Zenger Brian, Bergquist Jake A, Good Wilson W, Burton Brett M, Tate Jess D, MacLeod Rob S
Scientific Computing and Imaging Institute, SLC, USA.
Nora Eccles Cardiovascular Research and Training Institute, SLC, USA.
Comput Cardiol (2010). 2019 Sep;46. doi: 10.22489/cinc.2019.417. Epub 2020 Feb 24.
Myocardial ischemia is an early clinical indicator of several underlying cardiac pathologies, including coronary artery disease, Takatsobu cardiomyopathy, and coronary artery dissection. Significant progress has been made in computing body-surface potentials from cardiac sources by solving the forward problem of electrocardiography. However, the lack of in vivo studies to validate such computations from ischemic sources has limited the translational potential of such models.
To resolve this need, we have developed a large-animal experimental model that includes simultaneous recordings within the myocardium, on the epicardial surface, and on the torso surface during episodes of acute, controlled ischemia. Following each experiment, magnetic resonance images were obtained of the anatomy and electrode locations to create a subject-specific model for each animal. From the electrical recordings of the heart, we identified ischemic sources and used the finite element method to solve a static bidomain equation on a geometric model to compute torso surface potentials.
Across 33 individual heartbeats, the forward computed torso potentials showed only moderate agreement in both pattern and amplitude with the measured values on the torso surface. Qualitative analysis showed a more encouraging pattern of elevations and depressions shared by computed and measured torso potentials. Pearson's correlation coefficient, root mean squared error, and absolute error varied significantly by heartbeat (0.1642 ± 0.223, 0.10 ± 0.03mV, and 0.08 ± 0.03mV, respectively).

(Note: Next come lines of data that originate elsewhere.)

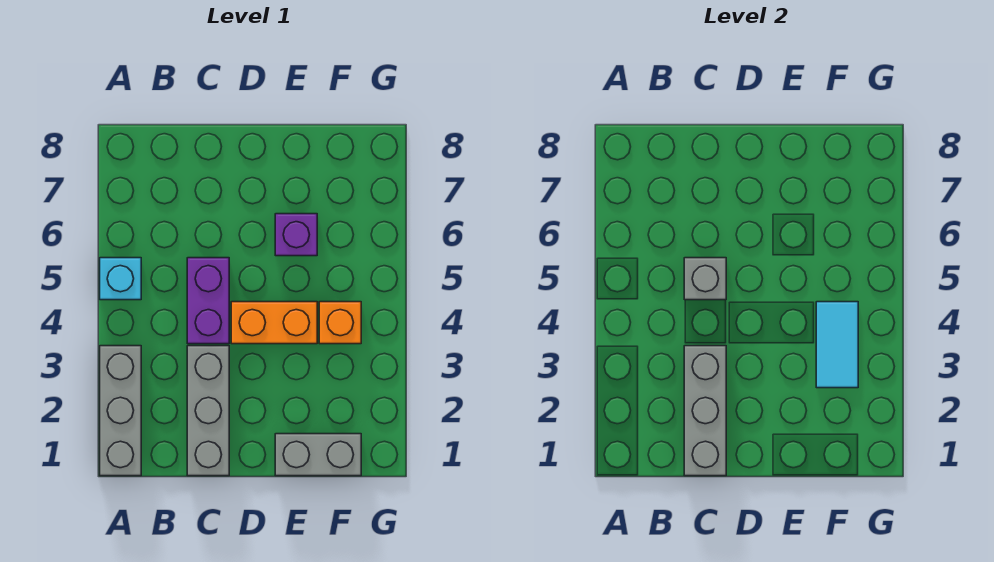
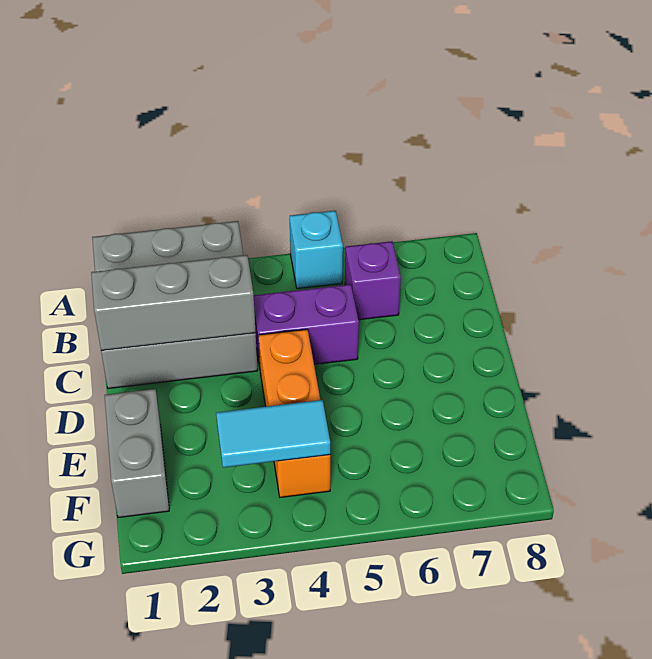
grey 1x1 brick [684,258,726,300] -> none
purple 1x1 brick [275,214,317,256] -> purple 1x1 brick moved to [345,241,401,320]

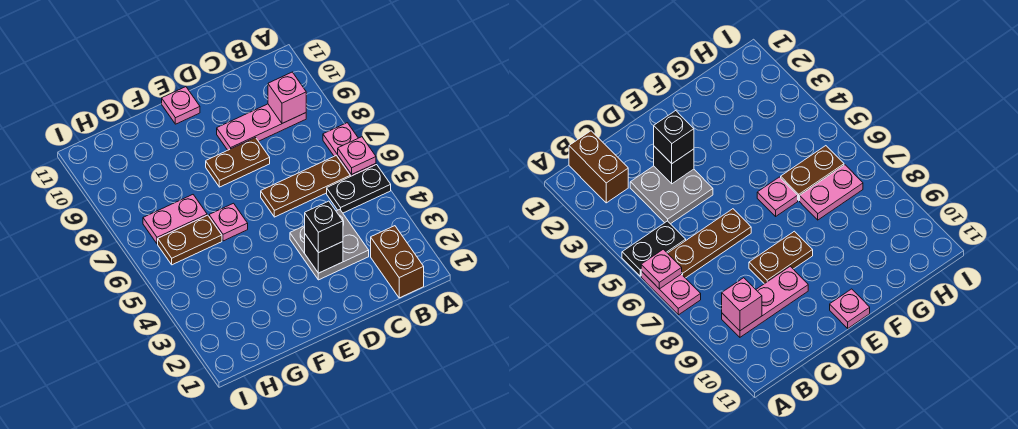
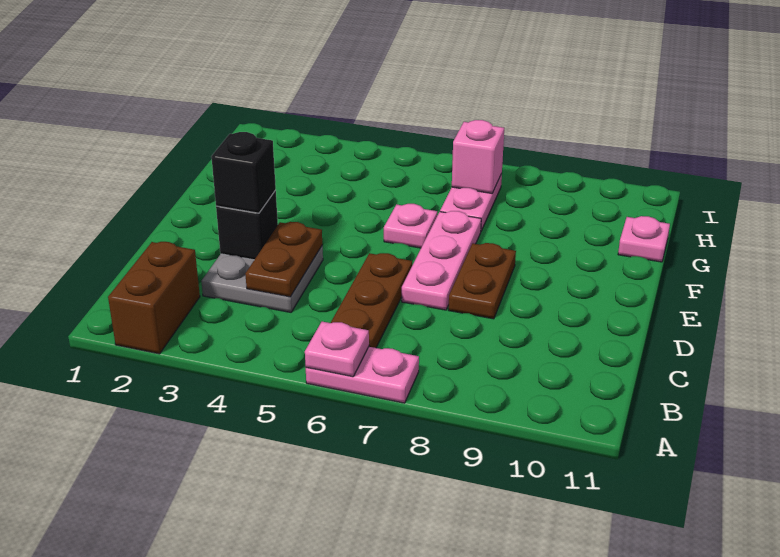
black 1x2 plate [327,165,391,213] -> none
brown 1x2 brick [371,226,424,298] -> brown 1x2 brick turned to [108,242,200,354]
pink 1x3 plate [217,104,306,150] -> pink 1x3 plate moved to [402,211,481,310]
pink 1x1 brick [268,72,306,123] -> pink 1x1 brick moved to [452,120,504,193]
pink 1x1 plate [162,87,200,124] -> pink 1x1 plate moved to [618,216,670,262]
brown 1x2 plate [158,215,222,265] -> brown 1x2 plate moved to [245,222,322,297]

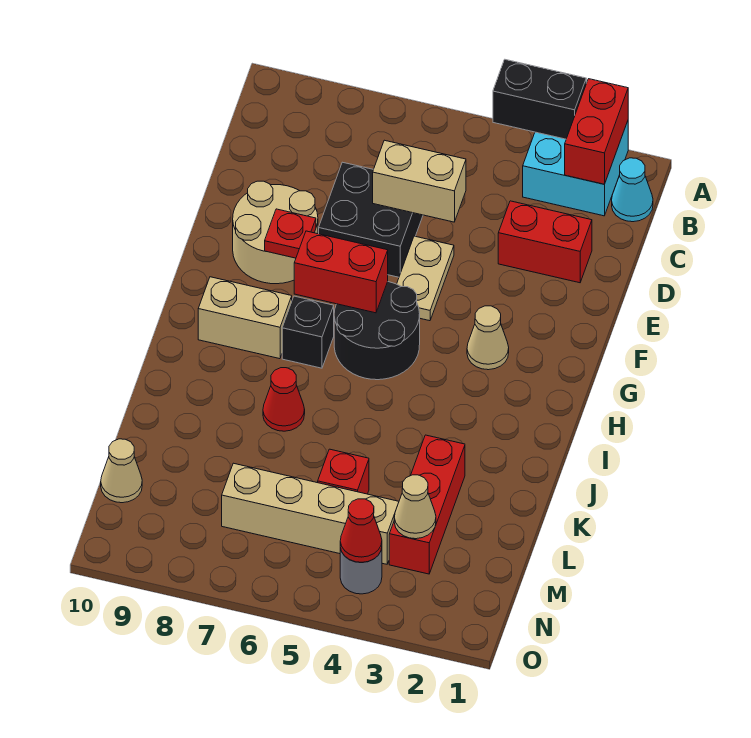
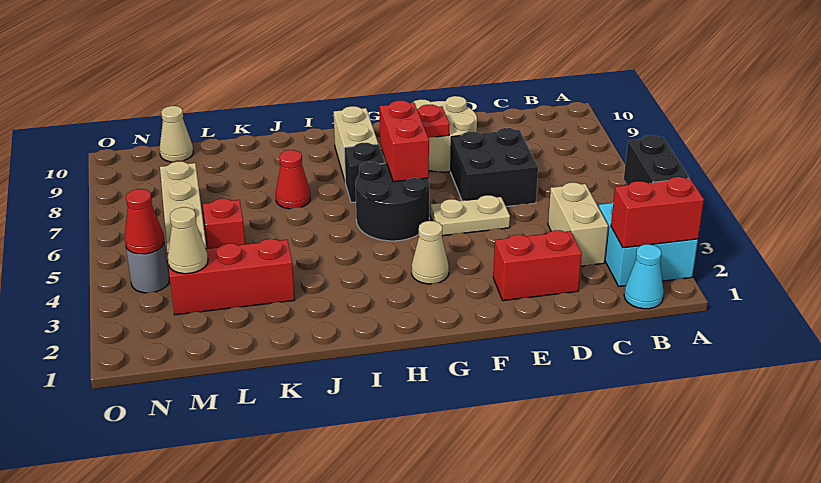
red 1x2 brick [498,201,592,283] -> red 1x2 brick turned to [493,230,582,301]
tan 1x2 brick [373,140,466,222] -> tan 1x2 brick moved to [548,183,608,266]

We speculate several sources of error in our computation including noise within torso surface recordings, registration of electrode and anatomical locations, assuming a homogeneous torso conductivities, and imposing a uniform "transition zone" between ischemic and non-ischemic tissues. Further studies will focus on characterizing these sources of error and understanding how they effect the study results.

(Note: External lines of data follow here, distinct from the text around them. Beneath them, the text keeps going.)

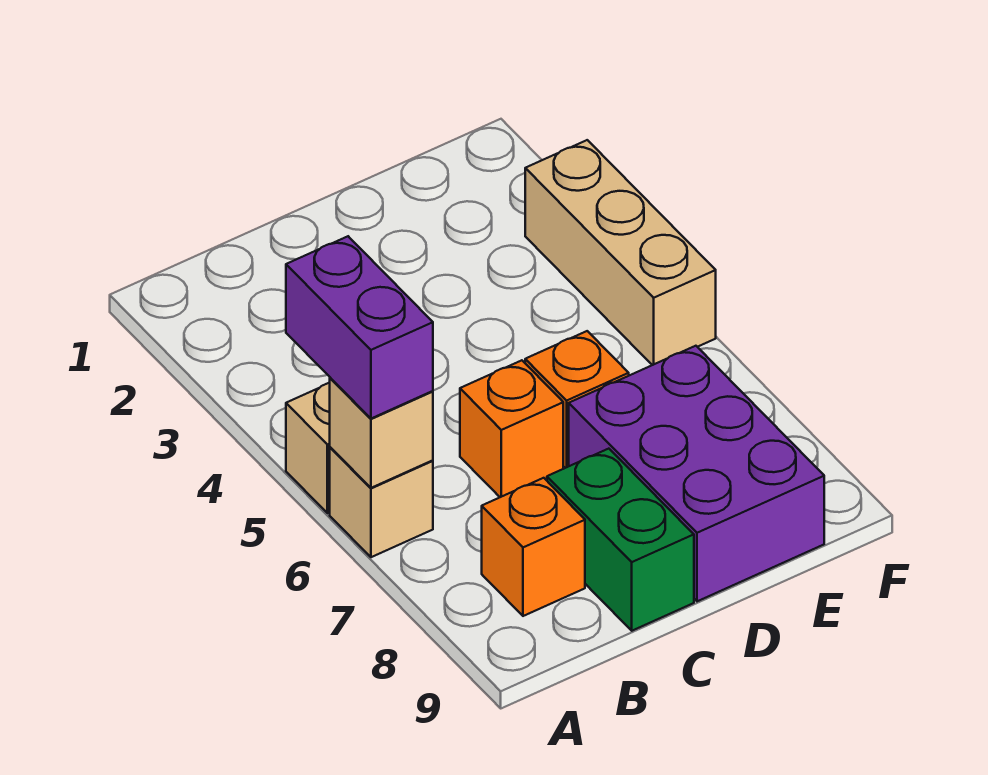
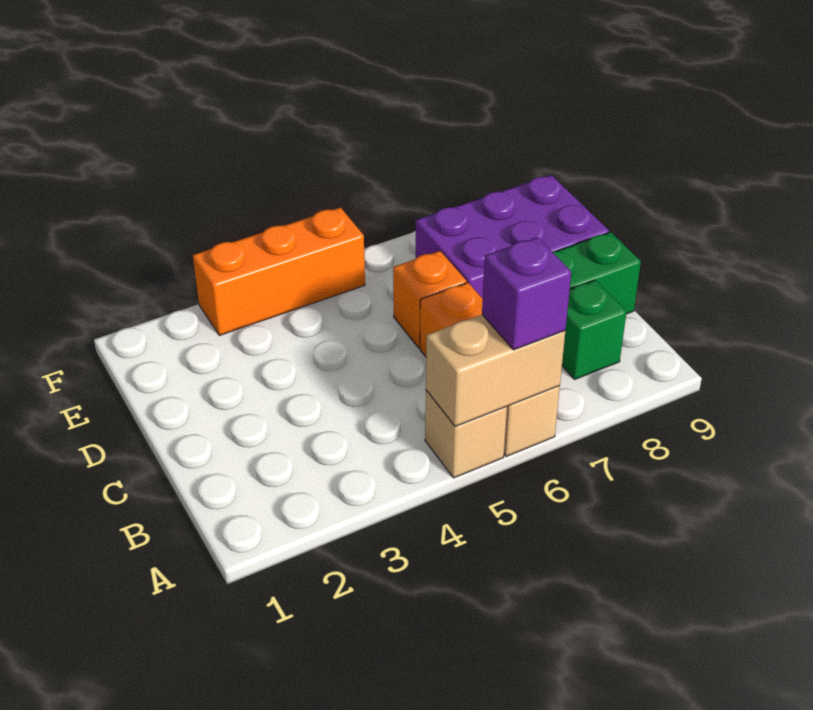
purple 1x2 brick [286,236,433,419] -> purple 1x1 brick [482,237,571,350]
tan 1x1 brick [330,378,433,488] -> tan 1x2 brick [426,315,565,427]
orange 1x1 brick [482,478,585,616] -> green 1x1 brick [562,280,627,380]
tan 1x3 brick [525,140,716,365] -> orange 1x3 brick [193,207,365,335]

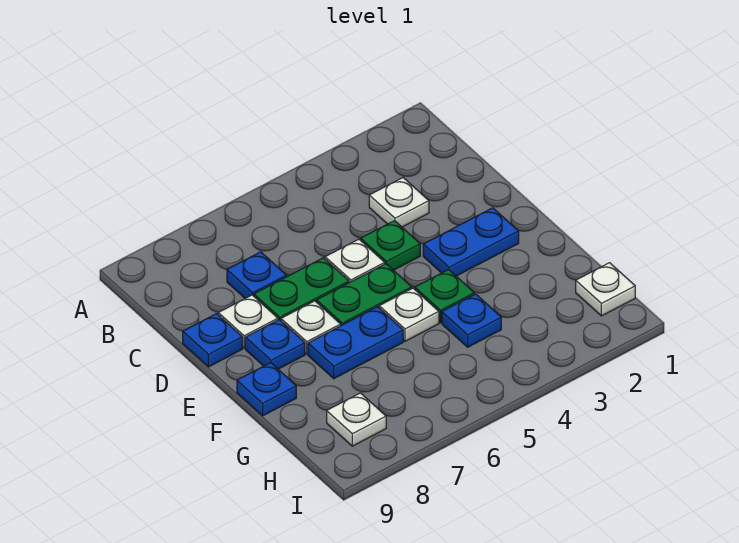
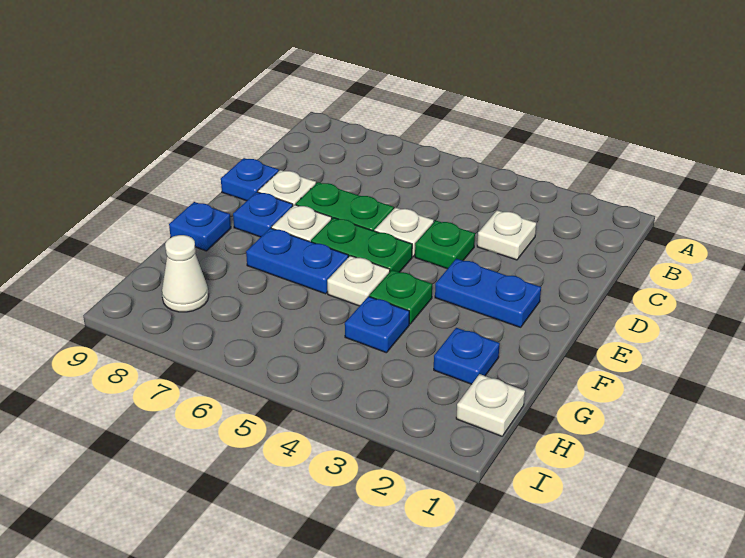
blue 1x1 plate [227,252,287,298] -> blue 1x1 plate moved to [434,328,500,384]
white 1x1 plate [327,393,386,446] -> white 1x1 cone [162,235,209,312]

心肌缺血是包括冠状动脉疾病、应激性心肌病和冠状动脉夹层等多种潜在心脏疾病的早期临床指标。通过解决心电图的正向问题,在从心脏源计算体表电位方面已经取得了重大进展。然而,缺乏体内研究来验证来自缺血源的此类计算限制了这些模型的转化潜力。
为满足这一需求,我们开发了一种大型动物实验模型,该模型包括在急性、可控缺血发作期间同时记录心肌内、心外膜表面和躯干表面的电位。每次实验后,获取磁共振图像以了解解剖结构和电极位置,从而为每只动物创建特定于个体的模型。从心脏的电记录中,我们识别出缺血源,并使用有限元方法在几何模型上求解静态双域方程以计算躯干表面电位。

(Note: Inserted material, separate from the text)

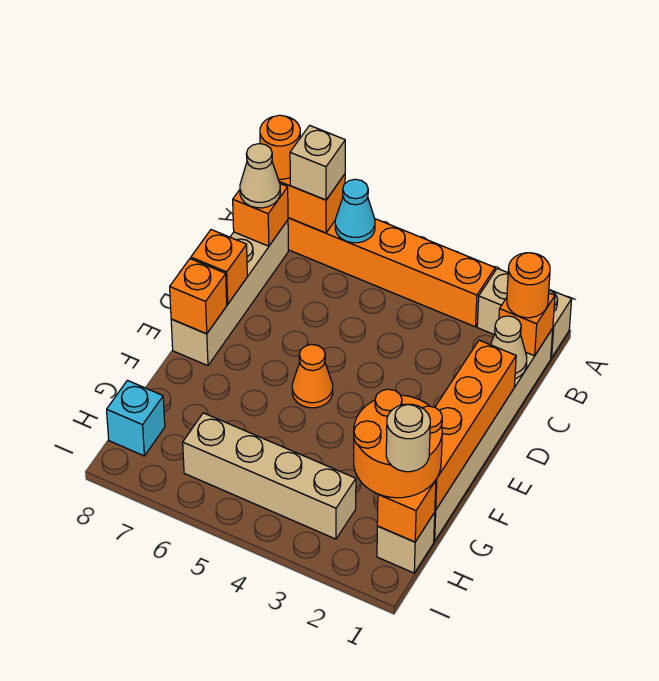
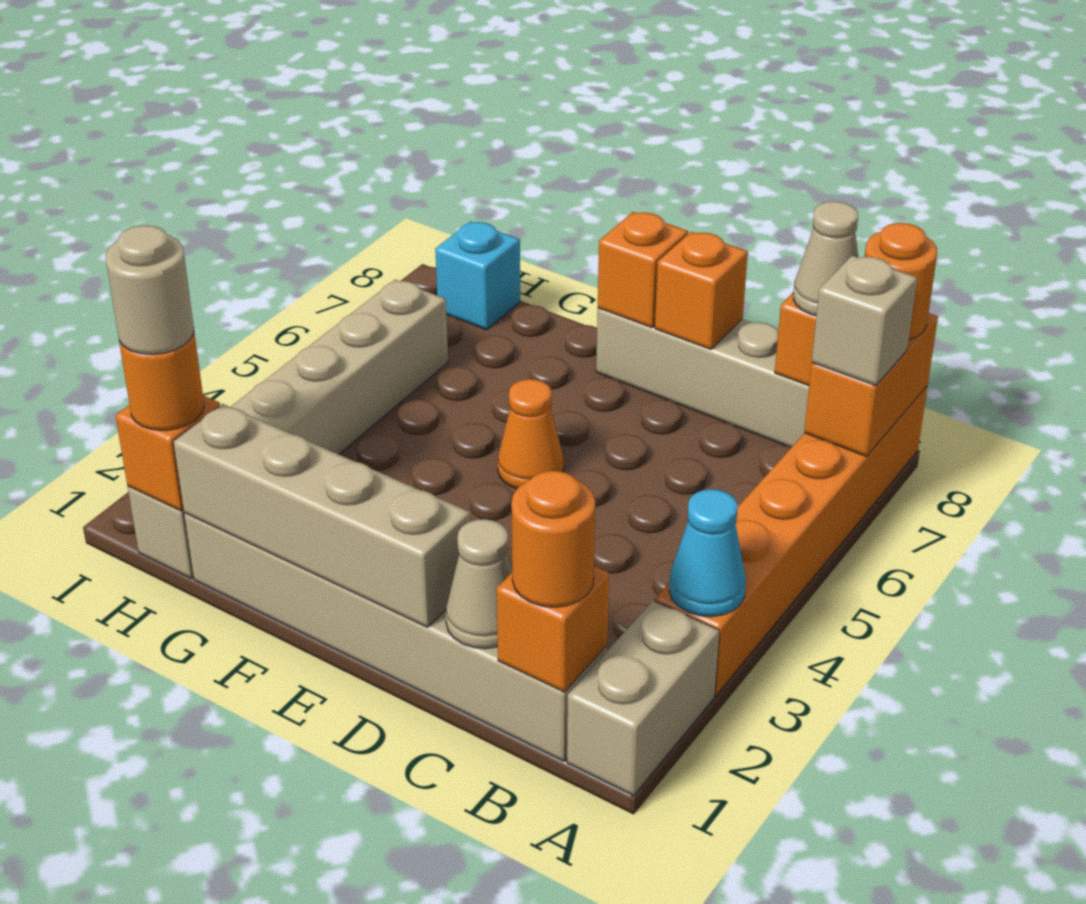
cyan 1x1 cone [335,179,375,243] -> cyan 1x1 cone moved to [669,489,746,617]
orange 1x4 brick [435,340,516,510] -> tan 1x4 brick [174,404,470,627]
orange 2x2 round brick [354,389,442,498] -> orange 1x1 round brick [119,333,204,430]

在33个单独的心跳过程中,正向计算得到的躯干电位在模式和幅度上与躯干表面的测量值仅呈现出中等程度的一致性。定性分析显示,计算得到的和测量得到的躯干电位呈现出更令人鼓舞的高低变化模式。Pearson相关系数、均方根误差和绝对误差在不同心跳之间有显著差异(分别为0.1642±0.223、0.10±0.03mV和0.08±0.03mV)。
我们推测计算中存在几个误差来源,包括躯干表面记录中的噪声、电极与解剖位置的配准、假设躯干电导率均匀以及在缺血和非缺血组织之间强加一个均匀的“过渡区”。进一步的研究将集中于表征这些误差来源,并了解它们如何影响研究结果。